## GIVEN PASSAGE

SooperKanoon Citation
SubjectCriminal
CourtKarnataka High Court
Decided On
Case NumberCriminal Petition No. 3468 of 2002
Judge
Reported inILR2004KAR3045; 2003(2)KarLJ270
ActsCode of Criminal Procedure (CrPC) , 1973 - Sections 125 and 482; Muslim Women (Protection of Rights on Divorce) Act, 1986 - Sections 4
AppellantJalani
RespondentGulashunabi
Appellant AdvocateG.G. Chagashetti and ;I.R. Biradar, Advs.
Respondent Advocateserved
Excerpt:
.....- sessions judge upholding the order of trial court - whether the woman claiming maintenance is a divorced woman and as such is precluded from claiming maintenance under section 125 cr.p.c. in view of the specific provisions under the 1986 act - held - irrespective of the personal law of the parties, the provisions of section 125 cr.p.c. are attracted. it is prima facie found that marriage of the respondent is subsisting with the petitioner and therefore the provisions of the 1986 act are not at all attracted. order of maintenance by both courts below held to be proper.;petition dismissed. - family courts act, 1984 (act no.66/1984) sections 7 & 8: [n. kumar & jawad rahim, jj] partition - partition by a wife against her husband in respect of ancestral and joint family property - suit..........divorce.--(1) notwithstanding anything contained in any other law for the time being in force, a divorced woman shall be entitled to-- (a) a reasonable and fair provision and maintenance to be made and paid to her with the iddat period by her former husband;(b) where she herself maintains the children born to her before or after her divorce, a reasonable and fair provision and maintenance to be made and paid by her former husband for a period of two years from the respective dates of birth of such children;(c) an amount equal to the sum of mahr or dower agreed to be paid to her at the time of her marriage or at any time thereafter according to muslim law; and(d) all the properties given to her before or at the time of marriage or after her marriage by her relatives or friends or the.....

## DATA EXTRACTS

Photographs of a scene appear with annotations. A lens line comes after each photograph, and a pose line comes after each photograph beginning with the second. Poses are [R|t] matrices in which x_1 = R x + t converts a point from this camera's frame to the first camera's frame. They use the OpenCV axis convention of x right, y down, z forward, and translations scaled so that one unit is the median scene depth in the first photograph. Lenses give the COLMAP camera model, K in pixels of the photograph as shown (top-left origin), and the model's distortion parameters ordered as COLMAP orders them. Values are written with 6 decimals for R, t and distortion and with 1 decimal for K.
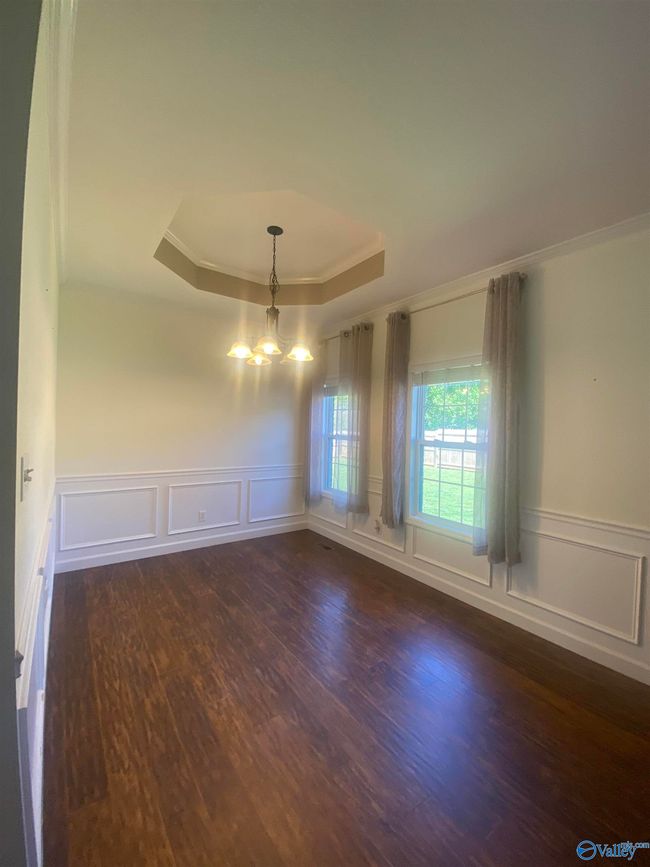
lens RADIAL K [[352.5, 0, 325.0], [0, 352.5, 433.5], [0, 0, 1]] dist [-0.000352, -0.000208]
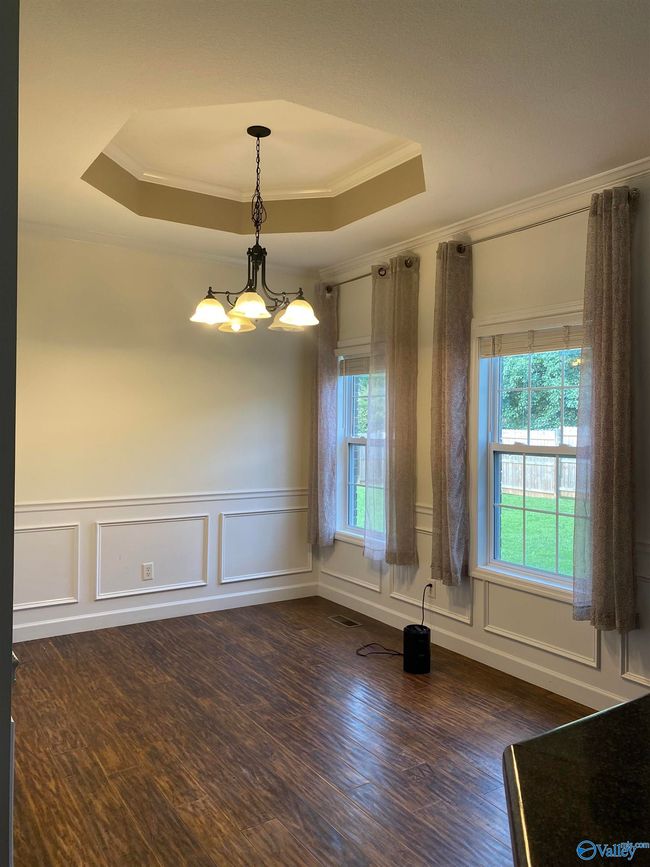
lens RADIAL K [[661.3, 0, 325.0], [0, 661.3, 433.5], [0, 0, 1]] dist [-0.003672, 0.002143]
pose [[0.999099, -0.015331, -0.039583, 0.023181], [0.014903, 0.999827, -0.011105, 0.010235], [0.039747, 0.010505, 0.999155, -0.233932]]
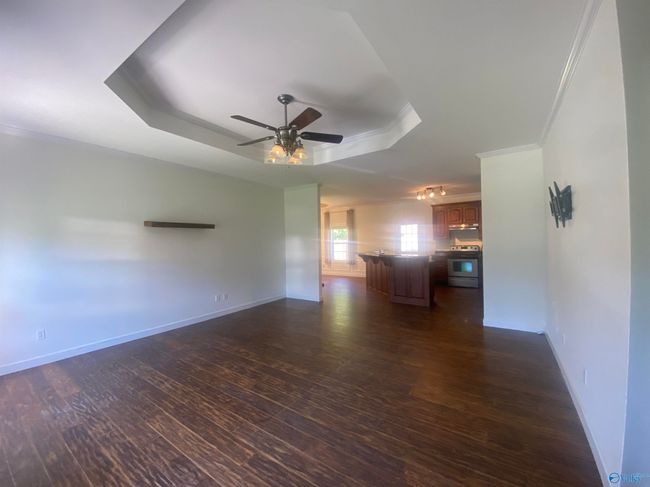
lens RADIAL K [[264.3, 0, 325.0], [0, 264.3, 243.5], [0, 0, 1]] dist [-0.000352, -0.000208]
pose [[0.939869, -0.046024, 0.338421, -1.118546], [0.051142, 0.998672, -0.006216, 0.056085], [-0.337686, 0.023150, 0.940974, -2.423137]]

## WORK ITEM
Retype the part of the court case summary that begins at the words "SooperKanoon Citation" and stops after "and ;I.R. Biradar, Advs.".

## EXERCISE ANSWER
SooperKanoon Citation
SubjectCriminal
CourtKarnataka High Court
Decided On
Case NumberCriminal Petition No. 3468 of 2002
Judge
Reported inILR2004KAR3045; 2003(2)KarLJ270
ActsCode of Criminal Procedure (CrPC) , 1973 - Sections 125 and 482; Muslim Women (Protection of Rights on Divorce) Act, 1986 - Sections 4
AppellantJalani
RespondentGulashunabi
Appellant AdvocateG.G. Chagashetti and ;I.R. Biradar, Advs.